We are creating a new database to store all the information from the UniCat search

In [8]:
db = sqlite_utils.Database("unicat_holdings.db")

In [9]:
db.table_names()

[]

In [10]:
db_con = sqlite3.connect("unicat_holdings.db")

### Add the data to the new database

In [11]:
unicat_work = unicat_work.set_index("id")

In [12]:
unicat_work.to_sql("unicat_work", db_con)

44229

In [13]:
vabb_isbn = vabb_isbn.set_index("number_nr")

In [14]:
vabb_isbn.to_sql("vabb_isbn", db_con)

96191

In [15]:
failure = failure.set_index("isbn")

In [16]:
failure.to_sql("failure", db_con)

1

In [17]:
db.table_names()

['unicat_work', 'vabb_isbn', 'failure']

### Get the ISBN that was used for data retrieval

In [18]:
unicat_work = db.table("unicat_work",pk="id")

In [19]:
isbn_search = db["isbn_search"]
if "isbn_search" not in db.table_names():
    isbn_search = isbn_search.create({
        "work_id": int,
        "isbn":str,
    })

In [20]:
db.table_names()

['unicat_work', 'vabb_isbn', 'failure', 'isbn_search']

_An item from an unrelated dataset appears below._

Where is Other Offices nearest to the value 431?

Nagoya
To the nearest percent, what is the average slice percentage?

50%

In the following, we check what ISBN was used for data retrieval and store this in the "isbn_search" table.

In [21]:
for row in tqdm(unicat_work.rows_where("raw_result is not null")):
    book = unicat.Book(row["raw_result"])
    data = [
        {"work_id": row["id"], "isbn": book.isbn_look_up()}
    ]
    isbn_search.insert_all(data)

0it [00:00, ?it/s]

In [23]:
db.table_names()

['unicat_work', 'vabb_isbn', 'failure', 'isbn_search']

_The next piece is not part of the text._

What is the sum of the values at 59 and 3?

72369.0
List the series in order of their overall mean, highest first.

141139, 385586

## Add holding information

In [24]:
# create table "holding"
holding = db["holding"]
if "holding" not in db.table_names():
    holding = holding.create({
        "work_id": int,
        "location": str,
        "uri": str,
    })

In [25]:
db.table_names()

['unicat_work', 'vabb_isbn', 'failure', 'isbn_search', 'holding']

In [26]:
# retrieve the holding information from the results of the API search in the new table "holding"
for row in tqdm(unicat_work.rows_where("raw_result is not null")):
    book = unicat.Book(row["raw_result"])
    data = [
        {"work_id": row["id"], "location": location, "uri": uri}
        for location, uri
        in book.holdings()
    ]
    holding.insert_all(data)

0it [00:00, ?it/s]

In [27]:
# get the "holding" information
df = pd.read_sql(
    """
    SELECT work_id, location
    FROM holding
    """, db_con)

In [28]:
# calculate the holding count for each work-id
holdingcounts = pd.DataFrame(df.groupby("work_id").location.nunique()).reset_index()
holdingcounts = holdingcounts.rename(columns={"location":"holdingcount"})

In [29]:
# add the holdingcount information to the database in the table "holdingcount"
holdingcounts.set_index("work_id", inplace=True)
holdingcounts.to_sql("holdingcount",db_con)

25524

In [30]:
db.table_names()

['unicat_work',
 'vabb_isbn',
 'failure',
 'isbn_search',
 'holding',
 'holdingcount']

## Add the manifestation table

In [31]:
manifestation.set_index("isbn", inplace=True)
manifestation.to_sql("manifestation", db_con)

62198

## Add the library type

In [32]:
# file manually created based on information on UniCat website and internet searches.
# contains list of unicat libraries, other names used to refer to the library and the library type
libraries = pd.read_excel("cleaning/data/list_unicat_library_type.xlsx")

In [33]:
libraries.set_index("library", inplace=True)

In [34]:
libraries.to_sql("libraries", db_con)

78

In [35]:
# The database now contains the following:
db.table_names()

['unicat_work',
 'vabb_isbn',
 'failure',
 'isbn_search',
 'holding',
 'holdingcount',
 'manifestation',
 'libraries']